As it turned out, Jimmy Brown and I sat on the bench most of the game. Curley Lambeau was the All-Star coach, and Jimmy Brown and I were alternate running backs. Lambeau said we would play in the second quarter. We were supposed to alternate quarters with Barnes and Arnett. But the second quarter came and we didn't get in, and then the half came and we still hadn't been in, and Jimmy and I were fuming.
In the dressing room at half time Lambeau said, "You guys let Barnes and Arnett start again, and I'll put you in after about five minutes." What was I going to say? He was the coach. The third quarter came and went and we still didn't get in, and then in the fourth quarter, when the Giants were kicking the straw out of us, Lambeau finally called me over and said go in and throw the option pass. It was third and 12.
As soon as I went out on the field, the Giant defense started hollering "option" because I was noted for that play. I got the ball and ran the option, and I couldn't even see a receiver for all the Giants in the way. I kept the ball and ran for minus one. I got up and started back to the huddle, and there was Arnett coming in for me.
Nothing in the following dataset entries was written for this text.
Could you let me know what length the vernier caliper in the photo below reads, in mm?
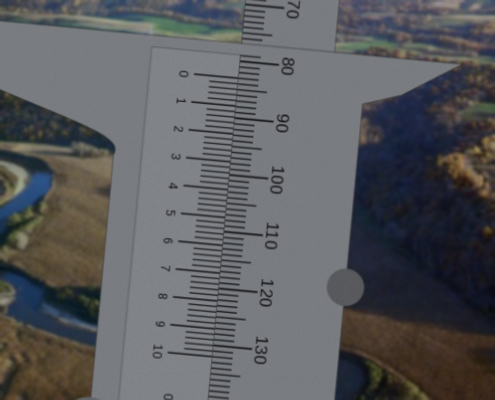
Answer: 83.0 mm
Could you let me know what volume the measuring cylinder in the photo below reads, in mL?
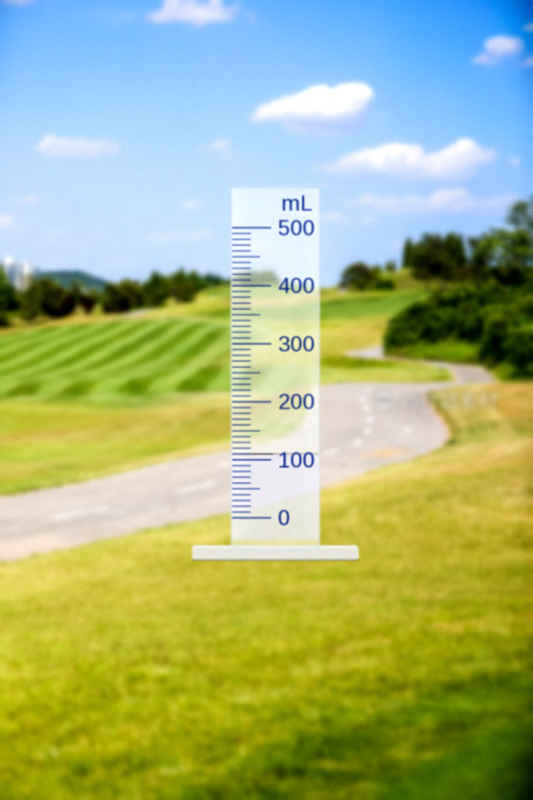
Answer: 110 mL
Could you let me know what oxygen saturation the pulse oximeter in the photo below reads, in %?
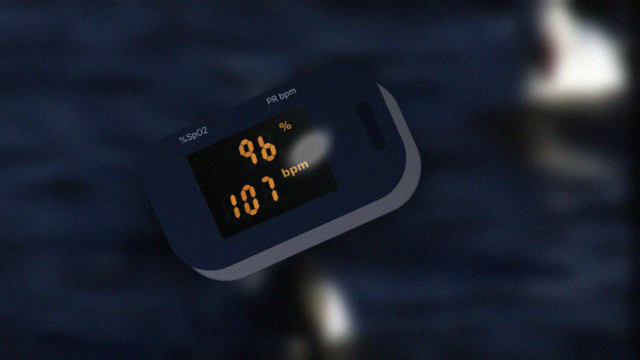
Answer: 96 %
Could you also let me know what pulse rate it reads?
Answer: 107 bpm
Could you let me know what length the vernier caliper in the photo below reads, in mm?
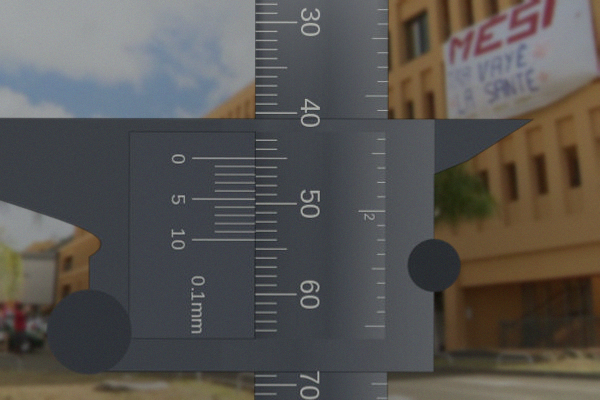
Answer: 45.0 mm
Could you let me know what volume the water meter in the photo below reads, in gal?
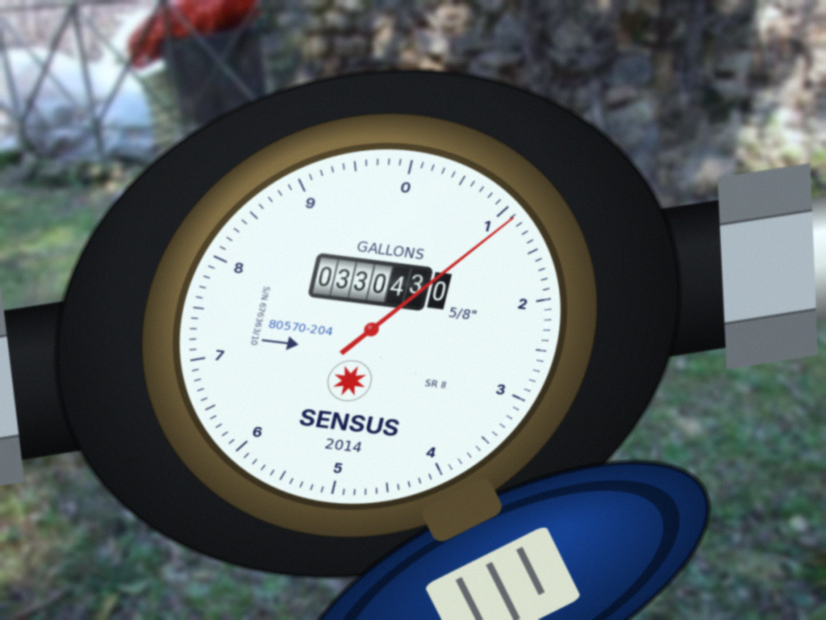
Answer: 330431.1 gal
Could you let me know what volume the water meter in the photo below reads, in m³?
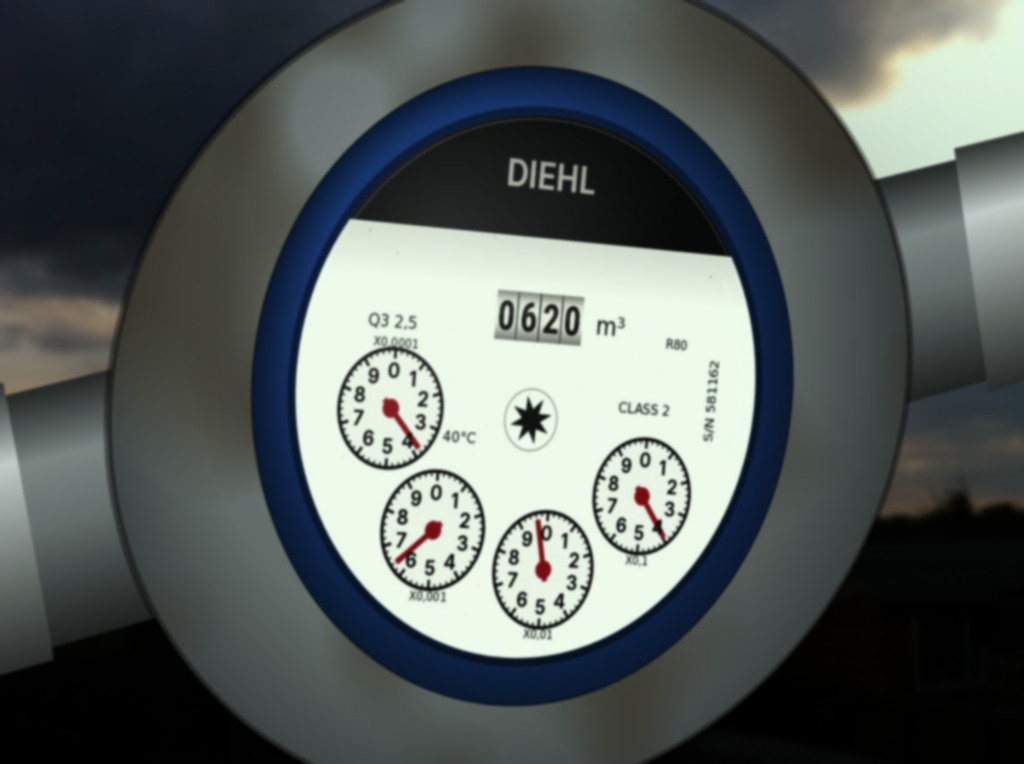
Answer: 620.3963 m³
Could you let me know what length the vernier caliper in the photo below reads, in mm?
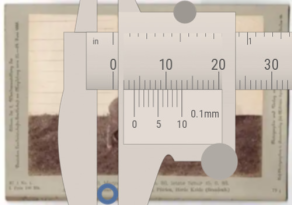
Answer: 4.0 mm
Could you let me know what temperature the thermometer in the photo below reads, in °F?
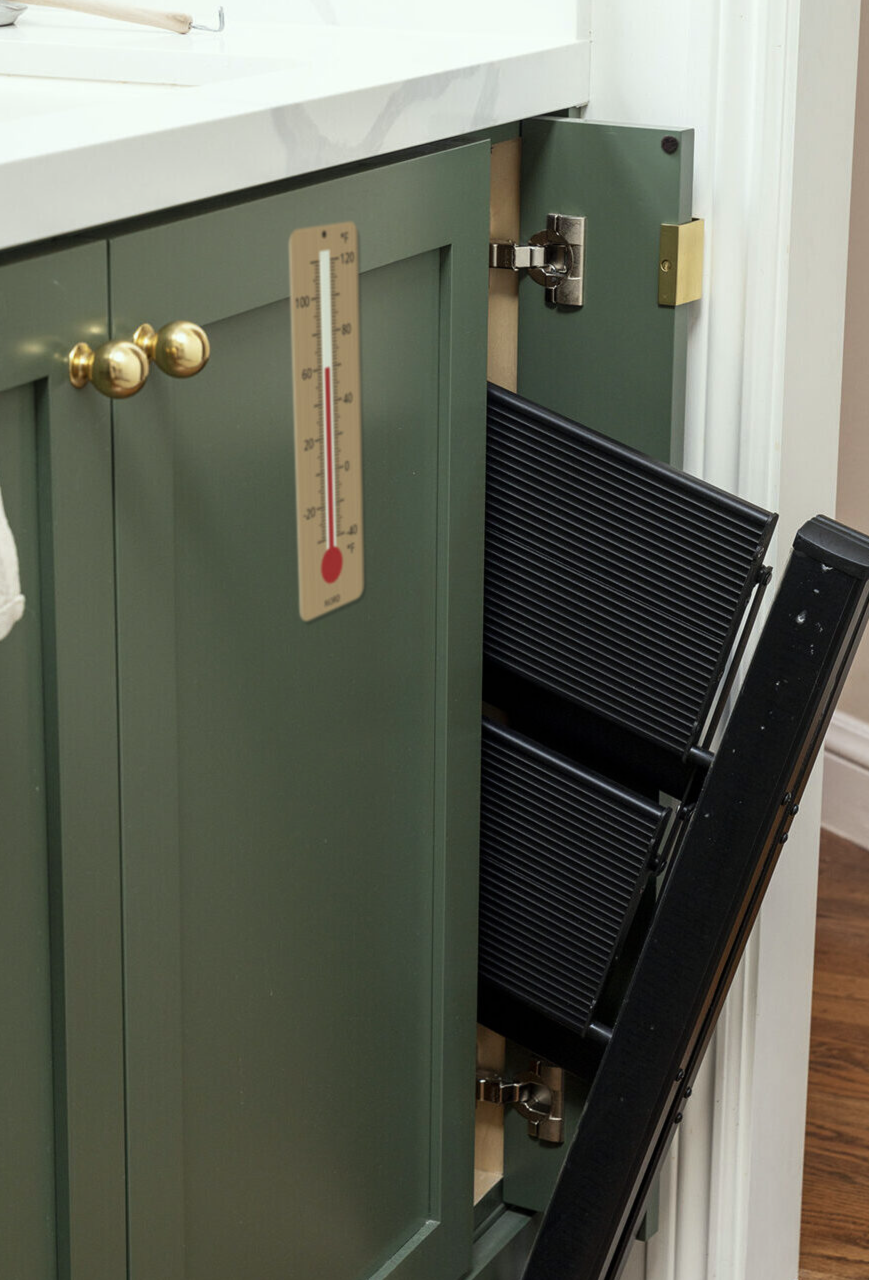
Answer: 60 °F
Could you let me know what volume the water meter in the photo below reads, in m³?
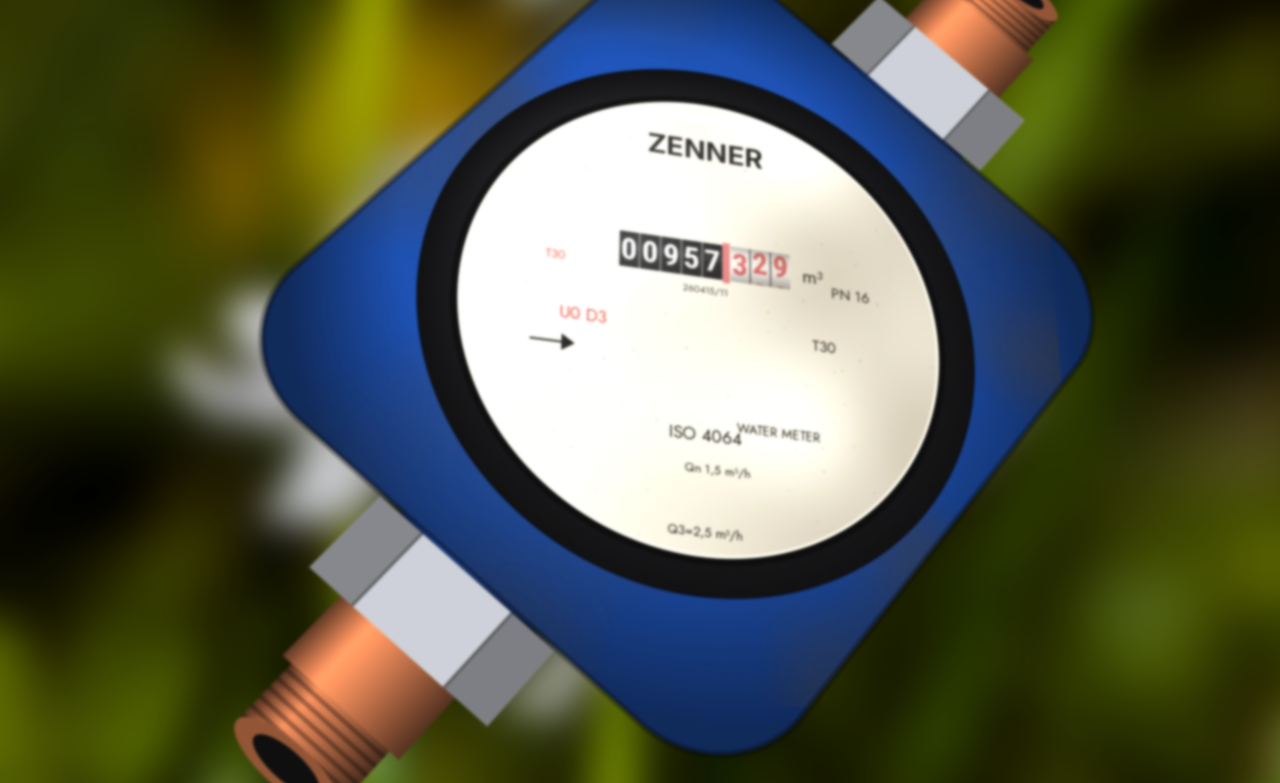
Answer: 957.329 m³
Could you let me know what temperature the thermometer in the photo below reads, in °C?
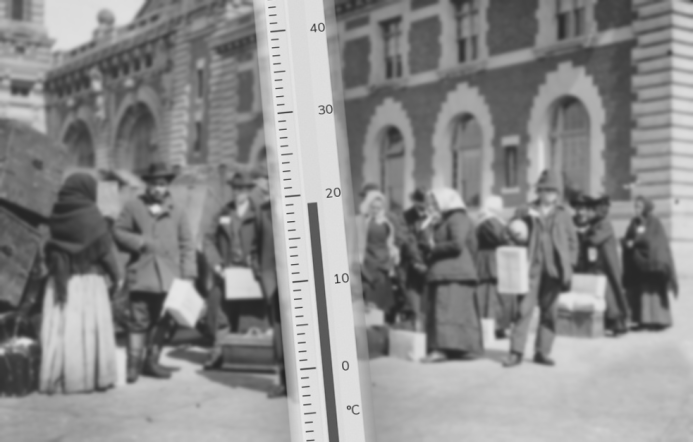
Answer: 19 °C
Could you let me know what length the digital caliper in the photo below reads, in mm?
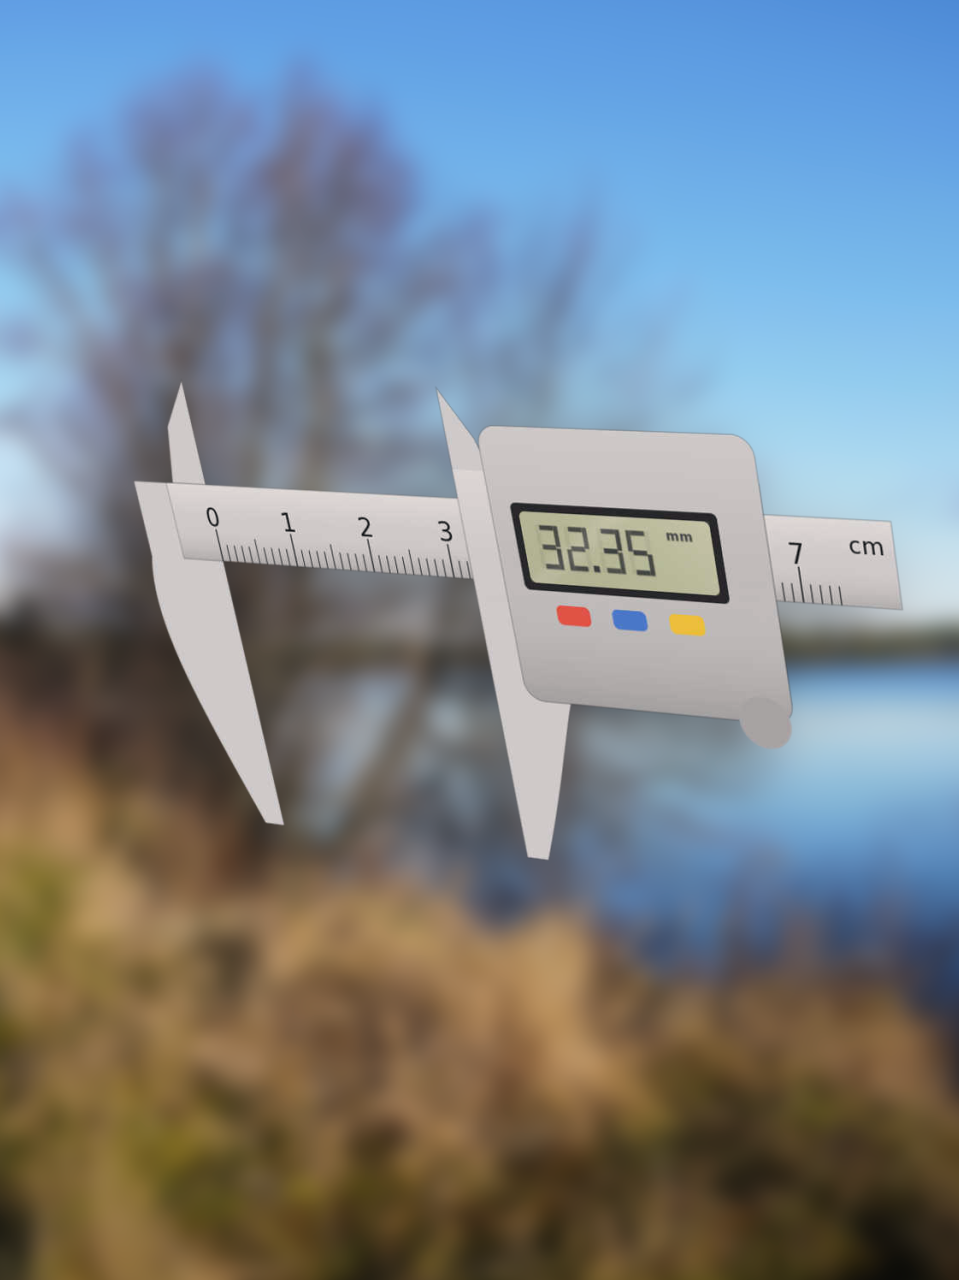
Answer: 32.35 mm
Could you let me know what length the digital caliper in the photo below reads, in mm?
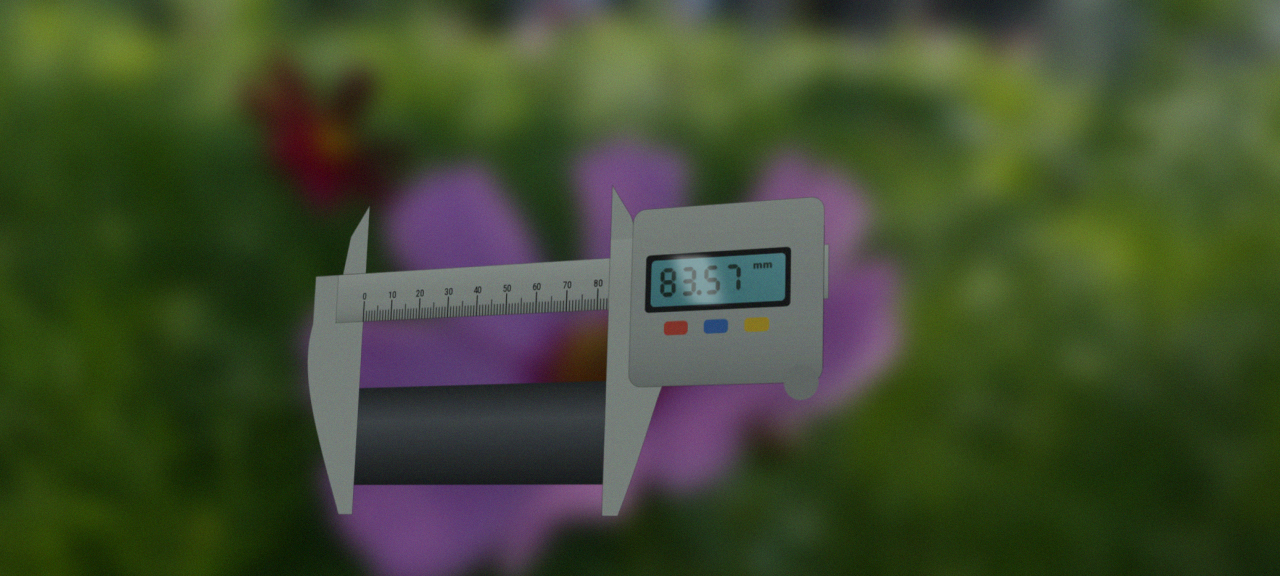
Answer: 83.57 mm
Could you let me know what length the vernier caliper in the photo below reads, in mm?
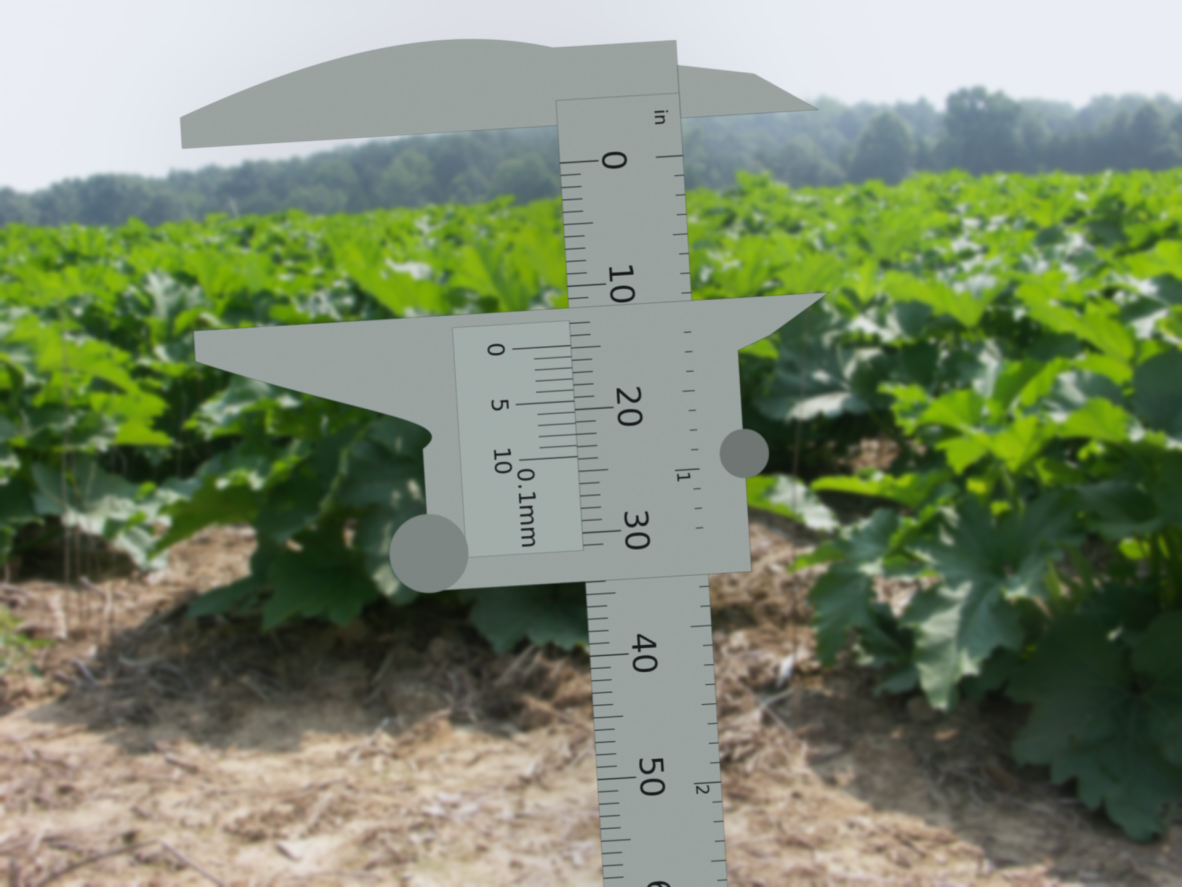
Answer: 14.8 mm
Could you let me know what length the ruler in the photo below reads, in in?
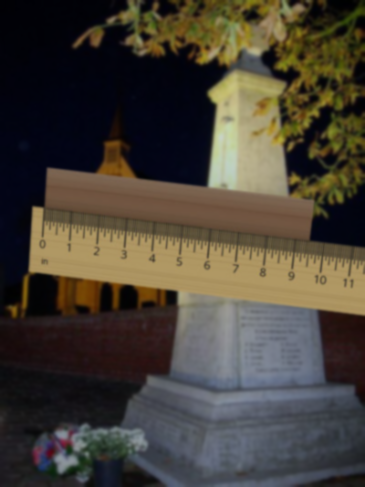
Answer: 9.5 in
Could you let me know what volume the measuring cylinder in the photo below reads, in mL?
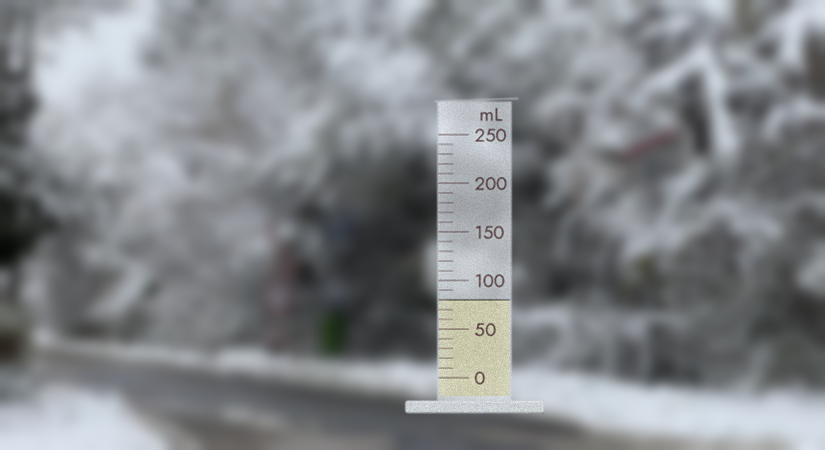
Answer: 80 mL
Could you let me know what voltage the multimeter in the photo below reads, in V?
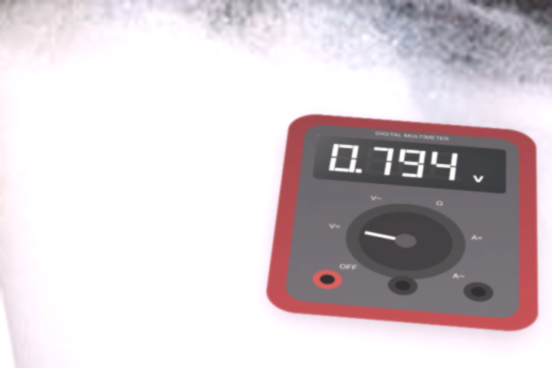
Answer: 0.794 V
After that experience I went to the Eagle camp feeling blue. Sonny and Jimmy and I worried plenty whether we'd survive the Eagles' cut. At the time of our last exhibition game on the coast, against the 49ers, I still didn't know. I figured if they cut me out there it would be cheaper than an earlier cut in the East, because the carfare home would be peanuts.
But I made it—and then spent the first eight league games on the bench. In the ninth, Coach Hugh Devore sent me in as a flanker. "This is it," I thought. "I either show something here or screw the whole thing up."
I was fortunate. We were playing Washington, and the defensive halfback covering me was Joe Walton. They had switched him from end to defensive back—why I'll never know, because Joe just isn't that fast. He is doing real great at end now for the Giants.
Jurgensen was our quarterback. He started out throwing to Bobby Walston on the other flank. Then he asked me, "Can you get deep on Walton?" I said, "I'll try."
Walton was playing me back about 14 yards, which gave me a big advantage on short passes. He had to play back there to have some chance on the deep ones. Well, I got behind him. Just as Sonny threw, someone hit his arm and the pass was short. Walton stopped running with me and stood waiting to intercept. I went back and circled around Walton, jumped up in front of him and caught the ball. When I came down Walton was off balance. I took off for the end zone and made the touchdown. In the same game Sonny hit me in the pocket between the zones of the Redskins' defense, and I scored another touchdown.
The sportswriters asked me afterward why I hadn't let anybody know that I could catch the football. I said, "I can't. At least I can't run patterns the way they should be run. I still have to learn how."
The skills you learn in college aren't necessarily useful in pro ball. Jimmy Harris was a terrific split T quarterback at Oklahoma. He could run the option real well. But the Eagles played Sonny because Sonny had the arm and Jimmy didn't; what the pros want is the arm. Harris became a defensive back. When it comes to throwing, there isn't an arm in the business as strong as Sonny's, except maybe Johnny Unitas'—and, when he was playing, Norm Van Brocklin's.